Synopsis: Is this the story of a person or a place? This is a family history, centered on Ailey Garfield, the youngest daughter of a middle class Black family. Her mother’s family has deep roots in Chicasetta Georgia, and Ailey returns every summer to escape the northern city in which they live. This ambitious novel covers at least 200 years of family history, tying in multiple threads of the family history from slave, to slave holder, to Native American, to good old white trash.

Review: Wow! There are a lot of highs and lows in this ambitious novel. As you might expect, any story that dwells even partly in the world of slavery and bondage is going to have more than it’s share of horror and grief. The time traveling nature of this book takes us back and forth between early branches of the family tree of slaves, native Americans displaced by the plantation owners, and everything from root to twig! Ailey develops an interest in history, and begins to research the family tree. There were many great characters, especially Uncle Root, Belle, and Ailey herself. However, be aware, it’s a long book, 816 pages to be precise. I don’t generally shy away from something because of it’s length, but my chief criticism here is that this family tree really needed some pruning and editing. A LOT of pruning, I would say. I think it could have been even more compelling if more concise.

Rating: 4/5

Recipe: There were a lot of references to food and eating in this book. In fact, at one point I even wondered if the author was developing a story line that Ailey had an eating disorder, because she was always proclaiming how hungry she was and discussing the food she was planning to devour. There are so many good southern inspired recipes, but pecan pie was my choice.
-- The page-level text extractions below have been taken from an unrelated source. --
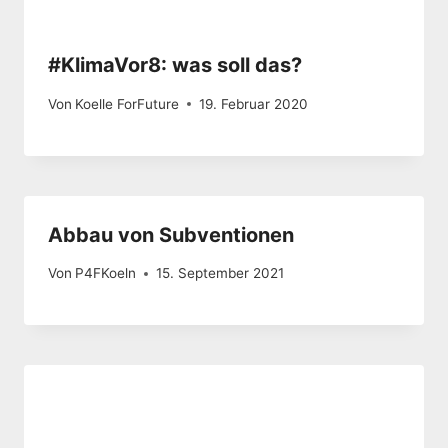
#KlimaVor8: was soll das?
Von
Koelle ForFuture
19. Februar 2020
Abbau von Subventionen
Von
P4FKoeln
15. September 2021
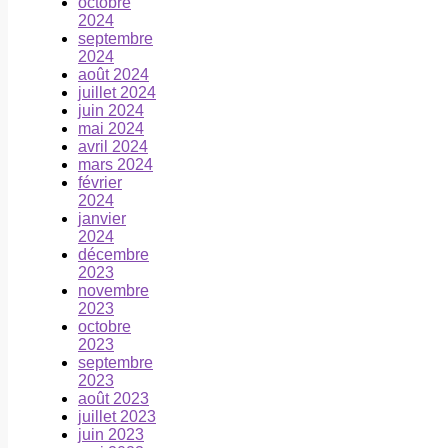
octobre
2024
septembre
2024
août 2024
juillet 2024
juin 2024
mai 2024
avril 2024
mars 2024
février
2024
janvier
2024
décembre
2023
novembre
2023
octobre
2023
septembre
2023
août 2023
juillet 2023
juin 2023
One of my favorites!

Chocolate Pecan Pie

4 oz German Sweet chocolate

1 prepared pie crust (you can make your own, but I like a few shortcuts)

2 tablespoons butter

3 eggs, slightly beaten

1/3 cup sugar

1 cup Karo light or dark corn syrup

1 teaspoon vanilla

3 tablespoons bourbon, optional

1 1/2 cup pecan halves

1) Heat oven to 350 degrees

2) Line 9 inch pie plate with pie crust

3) microwave chocolate and butter together until melted

4) Brush bottom of pie crust with small amount of the egg

5) Stir sugar, corn syrup, eggs and vanilla into chocolate mixture until well blended

6) Add bourbon if desired

7) Stir in pecans

8) Pour into pie crust

9) Bake about 50 minutes or until knife inserted 2 inches from edge comes out clean.